- Bacaan -

•••••

Tantangan
Pajak Tahun 2018
Liberti Pandiangan ; Kepala Bidang P2 Humas, Ditjen Pajak,
Kementerian Keuangan
|
KOMPAS,
13 Februari
2018
Realisasi
penerimaan pajak 2017 yang dikelola Direktorat Jenderal Pajak akhirnya
mencapai sekitar 90 persen, yaitu Rp 1.151,1 triliun dari rencana Rp 1.283,5
triliun.
Padahal,
tahun 2017 masih periode sulit untuk meningkatkan penerimaan pajak
sebagaimana tahun-tahun sebelumnya dengan berbagai faktor yang memengaruhi.
Jumlah tersebut diperoleh dari Pajak Penghasilan (PPh) Rp 646,9 triliun,
Pajak Pertambahan Nilai (PPN) Rp 480,7 triliun, Pajak Bumi dan Bangunan (PBB)
Rp 16,8 triliun, dan pajak lainnya Rp 6,7 triliun.
Dilihat
dari siklus penerimaan pajak (tax revenue cycle) lima tahun terakhir, yang
pencapaiannya 92,6 persen (2013), 91,6 persen (2014), 82,0 persen (2015), dan
81,6 persen (2016), bisa dikatakan bahwa pencapaian 2017 merupakan titik
balik menuju penaikan. Selain itu, kontribusi (khususnya) Desember 2017 yang
mencapai 12,8 persen—jauh lebih tinggi dari rata-rata bulanan sebelumnya,
juga dibandingkan Desember 2016— menjadi indikasi makin membaiknya penerimaan
pajak.
Pada
2018, rencana penerimaan pajak mencapai Rp 1.424 triliun atau naik 23,7
persen dari realisasi 2017. Jumlah ini akan bersumber dari PPh Rp 855,1
triliun (peranannya 60 persen), PPN Rp 541,8 triliun (38 persen), PBB Rp 17,4
triliun (1,2 persen), dan pajak lain Rp 9,7 triliun (0,7 persen). Berarti,
peranan pajak terhadap total penerimaan negara (Rp 1,878,4 triliun) sebesar
75,8 persen. Kemudian kontribusi pajak terhadap belanja negara, baik belanja
pemerintah pusat maupun transfer dana ke daerah, dan dana desa (Rp 2.204,4
triliun) sebesar 65 persen.
Kebijakan dan tantangan
Guna
mencapai penerimaan pajak Rp 1.424 triliun, dalam Nota Keuangan 2018
digariskan kebijakan pajak yang akan diterapkan. Pertama, optimalisasi
penggalian potensi dan pemungutan pajak berdasarkan data dan sistem informasi
yang up to date dan terintegrasi. Kedua, meningkatkan kepatuhan wajib pajak
(WP) dan membangun kesadaran pajak untuk menciptakan ketaatan membayar pajak.

•••••

- Data yang Diberikan -
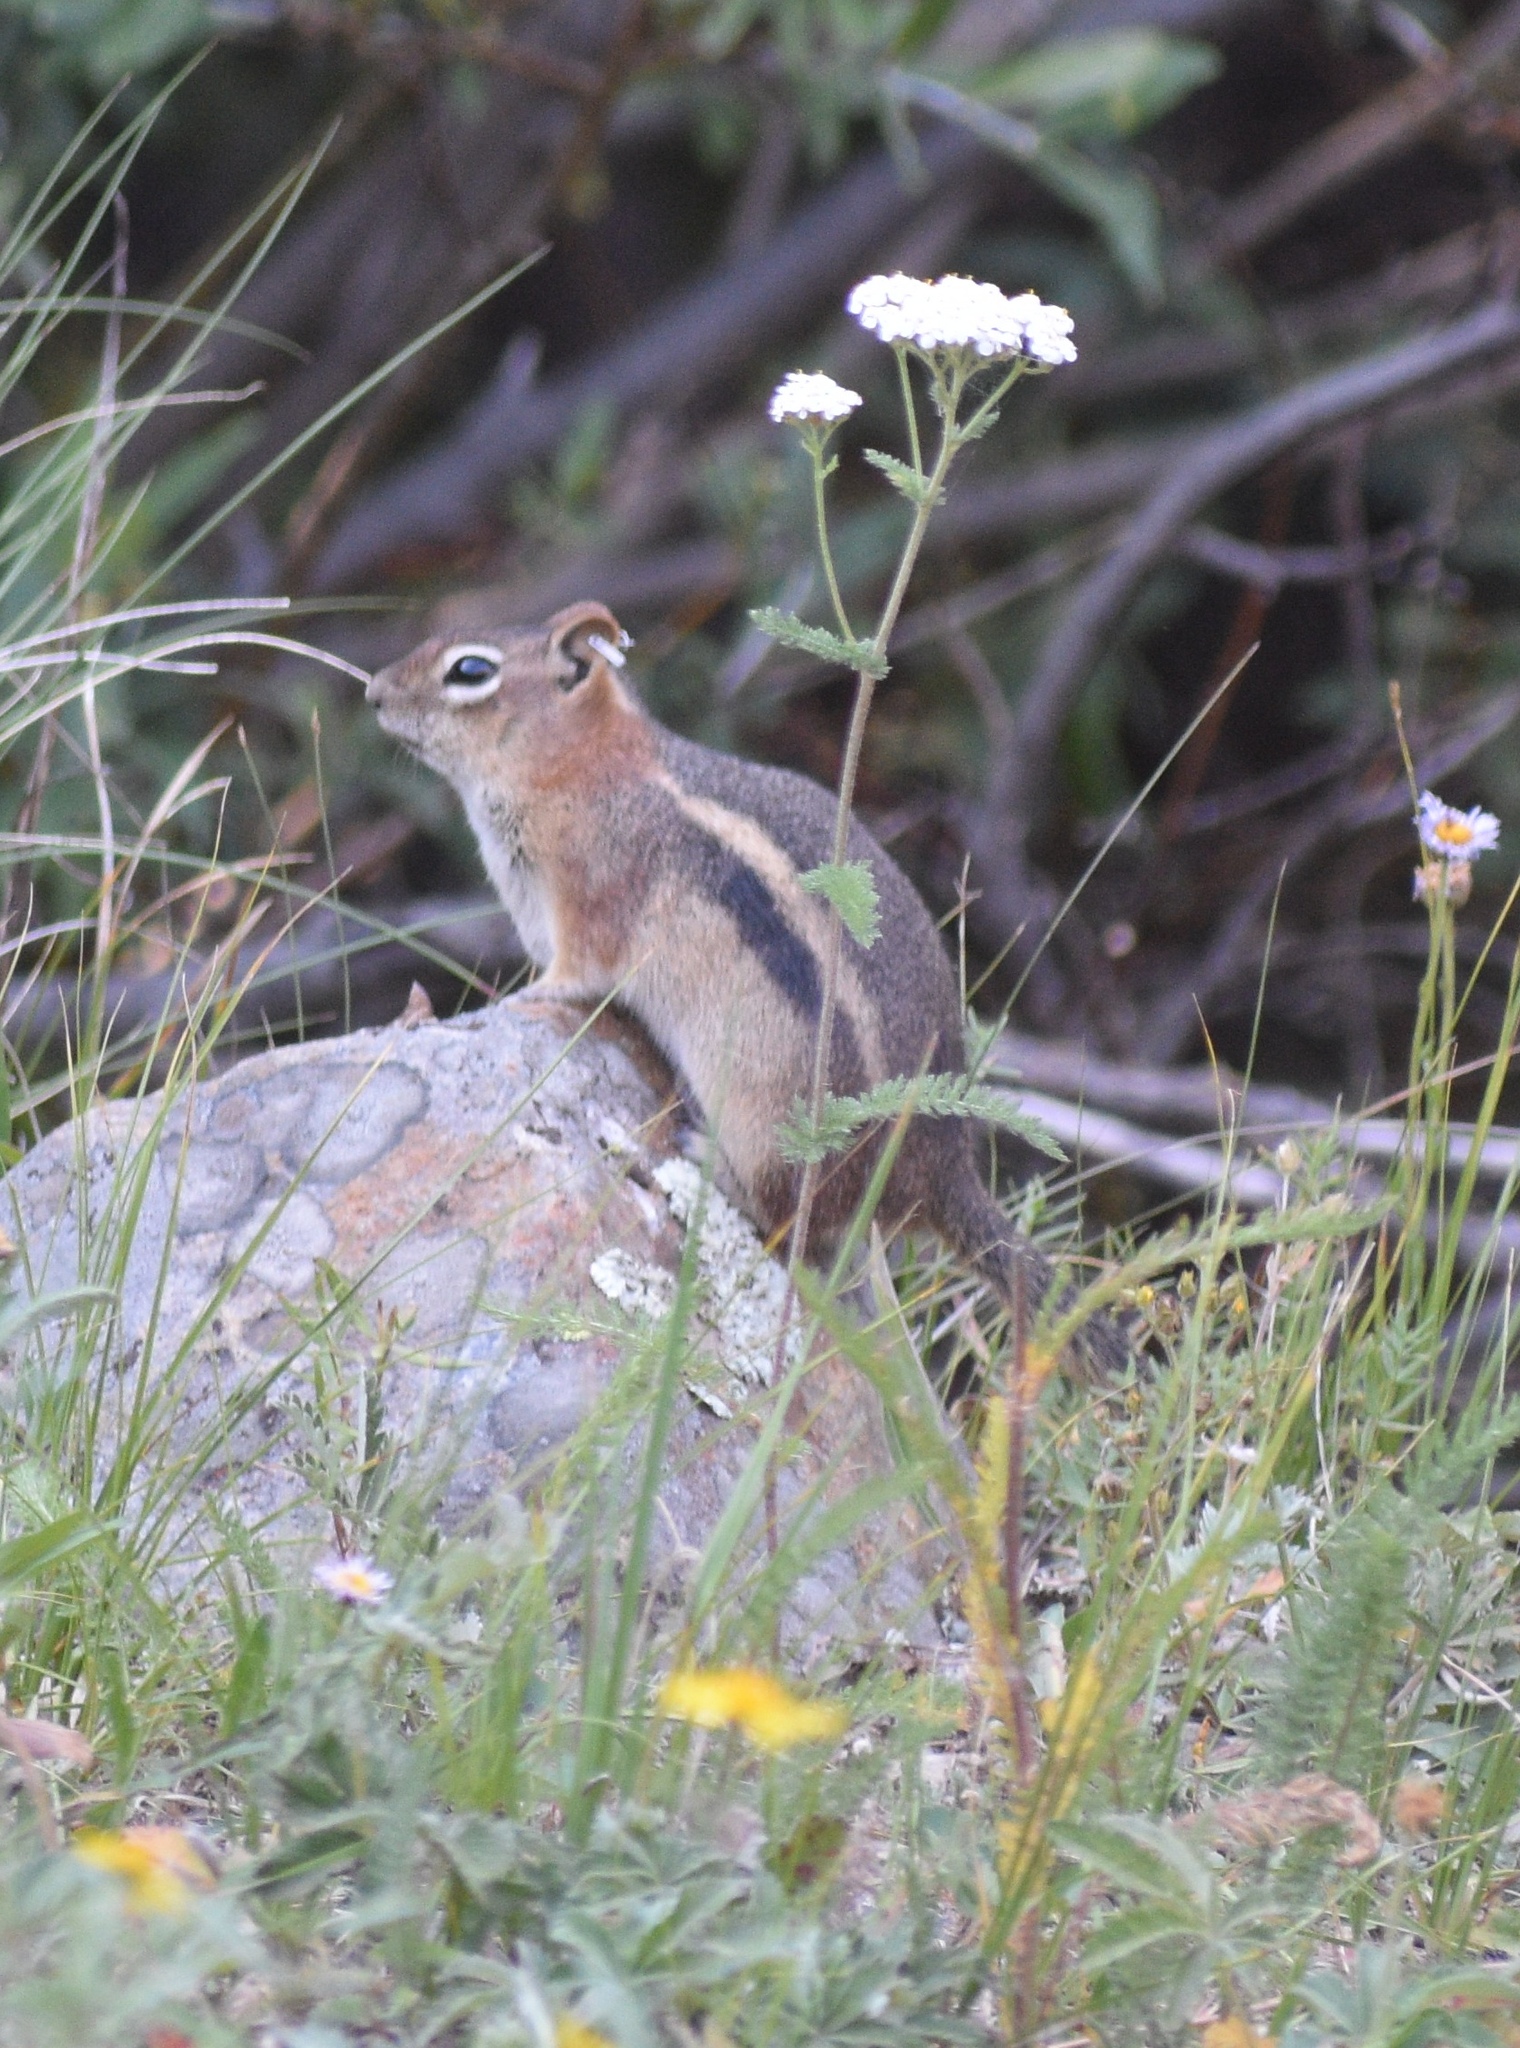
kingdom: Animalia
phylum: Chordata
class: Mammalia
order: Rodentia
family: Sciuridae
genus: Callospermophilus
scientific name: Callospermophilus lateralis
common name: Golden-mantled ground squirrel
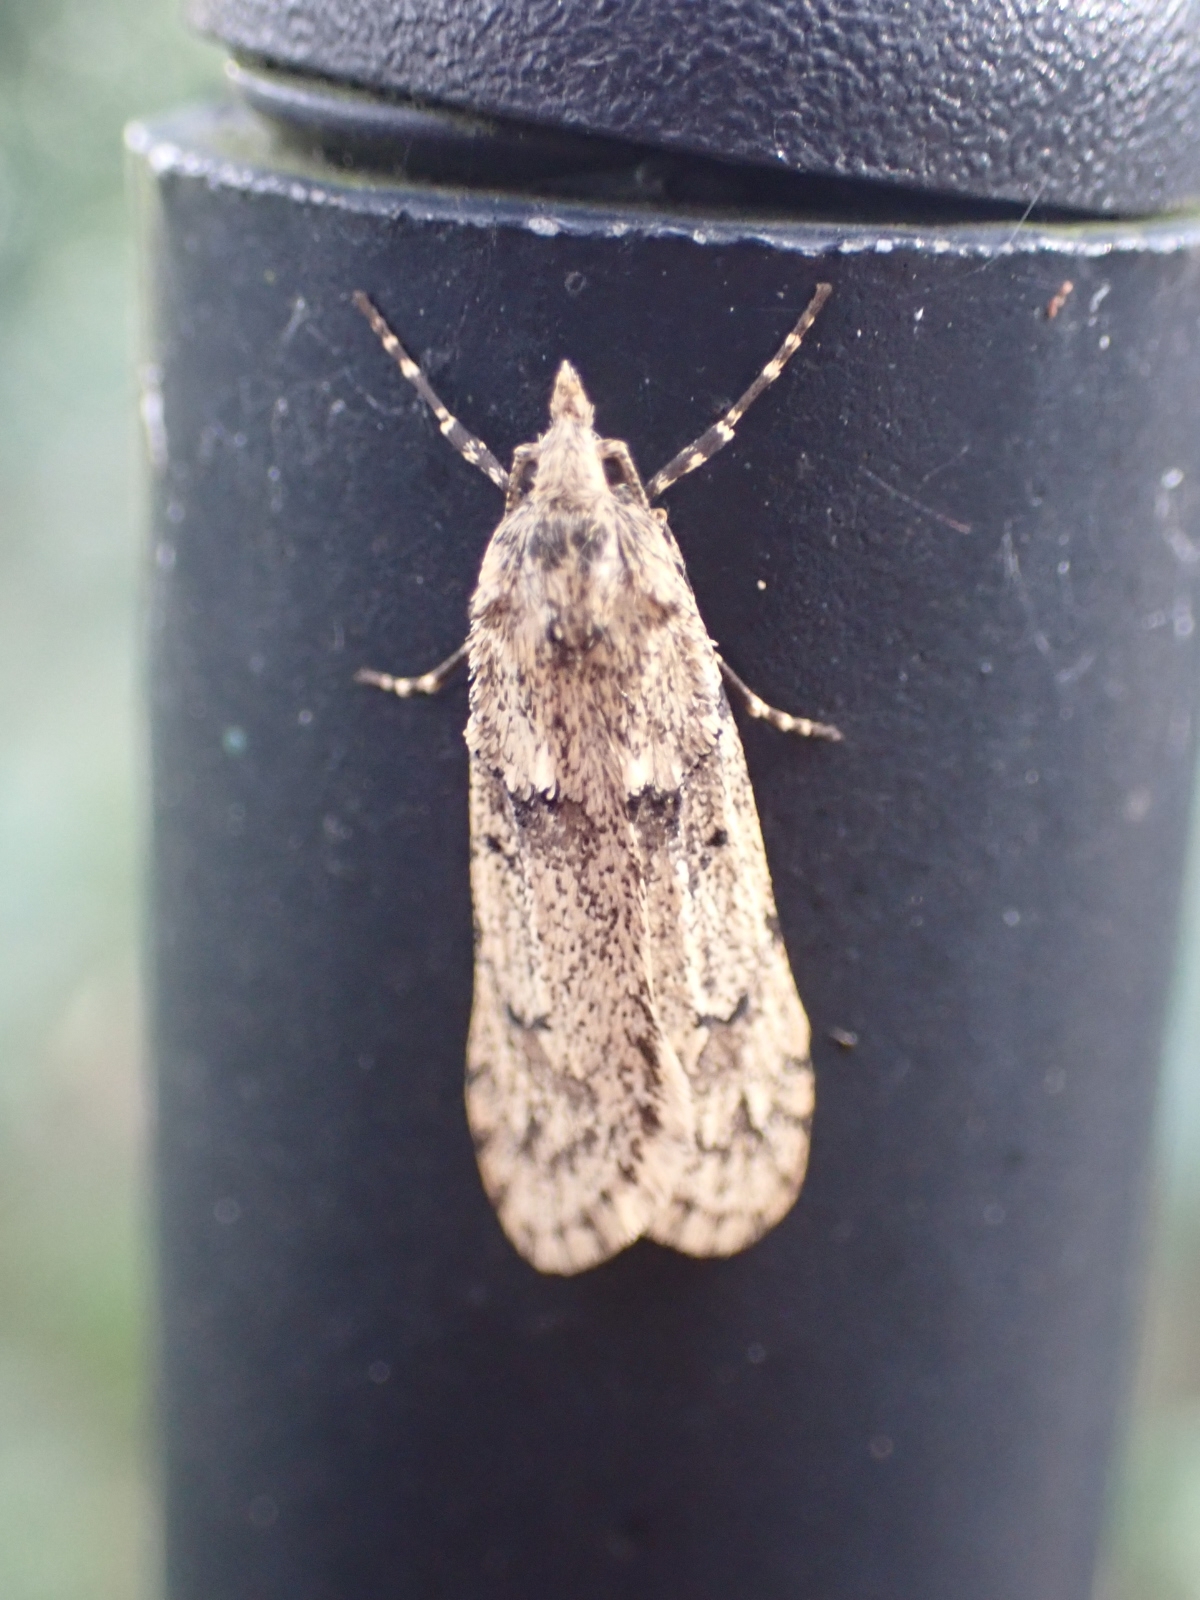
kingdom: Animalia
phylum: Arthropoda
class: Insecta
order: Lepidoptera
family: Lypusidae
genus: Diurnea
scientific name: Diurnea fagella
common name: March tubic
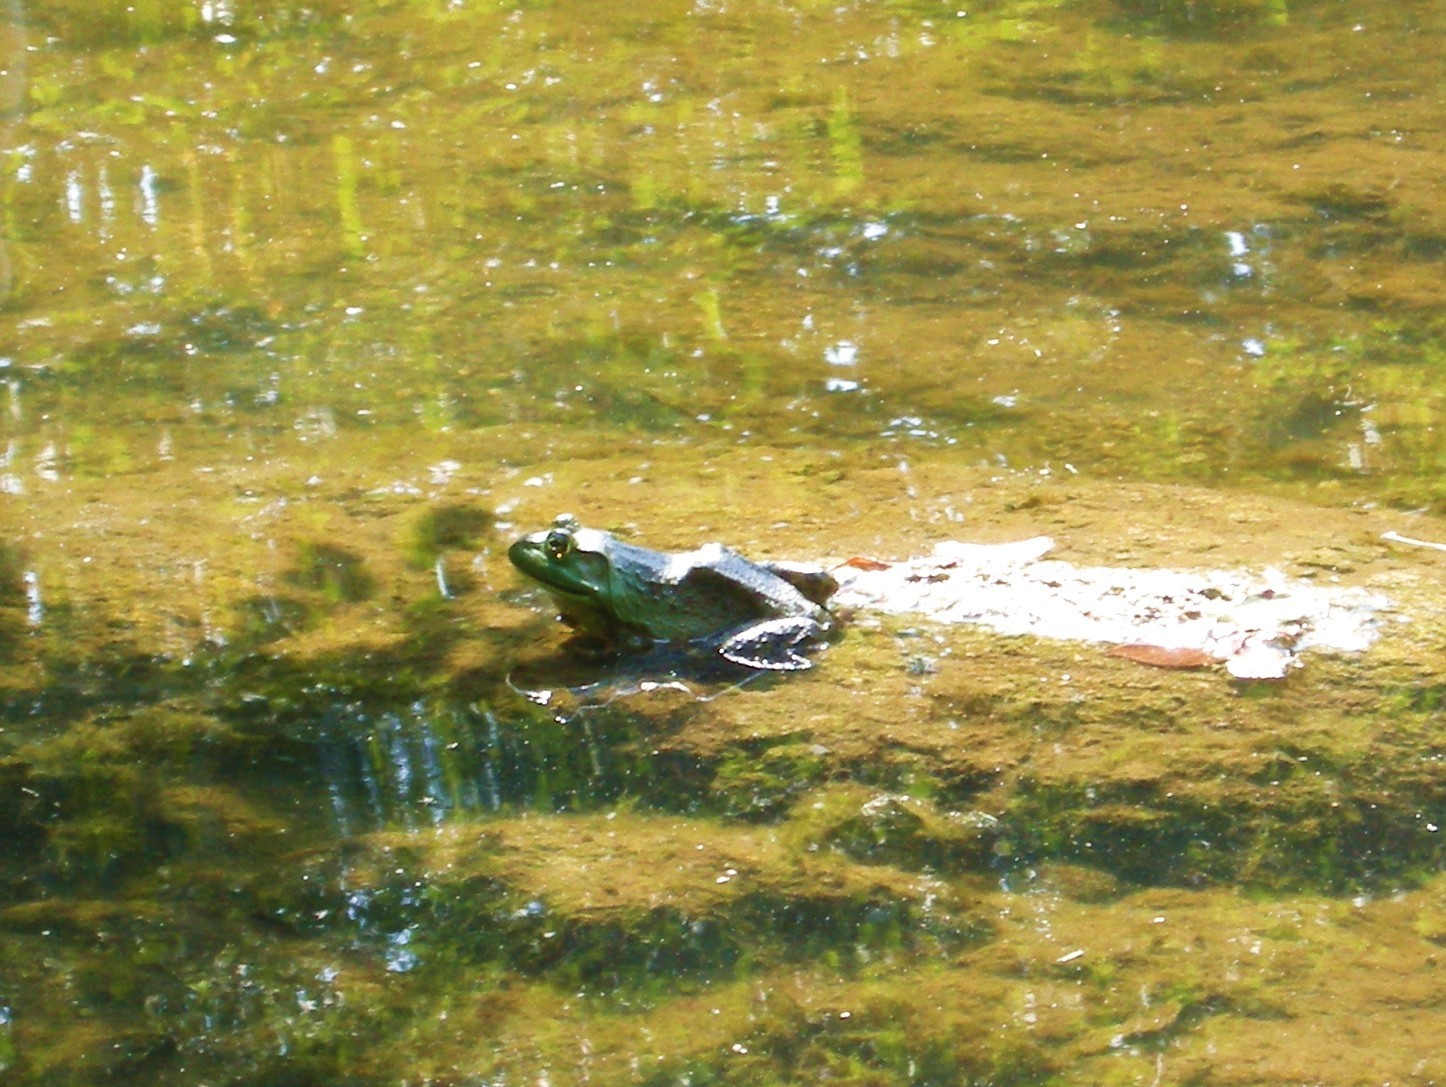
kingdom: Animalia
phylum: Chordata
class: Amphibia
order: Anura
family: Ranidae
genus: Lithobates
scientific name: Lithobates catesbeianus
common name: American bullfrog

•••••

- Tugas 1 -
Tolong tulis ulang paragraf bacaan yang diawali "Dilihat dari siklus penerimaan pajak" dalam bentuk daftar singkat tanpa menghilangkan fakta utamanya.
- Tugas 2 -
Menurut bacaan, berapa realisasi penerimaan pajak 2017 yang dikelola Direktorat Jenderal Pajak?
- Tugas 3 -
Ulangi bagian bacaan mulai dari kata-kata yang memuat "Kebijakan dan tantangan" dan berhenti setelah "ketaatan membayar pajak.".

- Jawaban Tugas 1 -
- Pencapaian penerimaan pajak tahun-tahun sebelumnya: 92,6 persen (2013), 91,6 persen (2014), 82,0 persen (2015), dan 81,6 persen (2016).
- Pencapaian 2017 bisa dikatakan sebagai titik balik menuju kenaikan.
- Kontribusi Desember 2017 mencapai 12,8 persen. Angka ini jauh lebih tinggi daripada rata-rata bulanan sebelumnya dan juga Desember 2016, sehingga menjadi indikasi penerimaan pajak makin membaik.

- Jawaban Tugas 2 -
Sekitar 90 persen, yaitu Rp 1.151,1 triliun dari rencana Rp 1.283,5 triliun.

- Jawaban Tugas 3 -
Kebijakan dan tantangan
Guna
mencapai penerimaan pajak Rp 1.424 triliun, dalam Nota Keuangan 2018
digariskan kebijakan pajak yang akan diterapkan. Pertama, optimalisasi
penggalian potensi dan pemungutan pajak berdasarkan data dan sistem informasi
yang up to date dan terintegrasi. Kedua, meningkatkan kepatuhan wajib pajak
(WP) dan membangun kesadaran pajak untuk menciptakan ketaatan membayar pajak.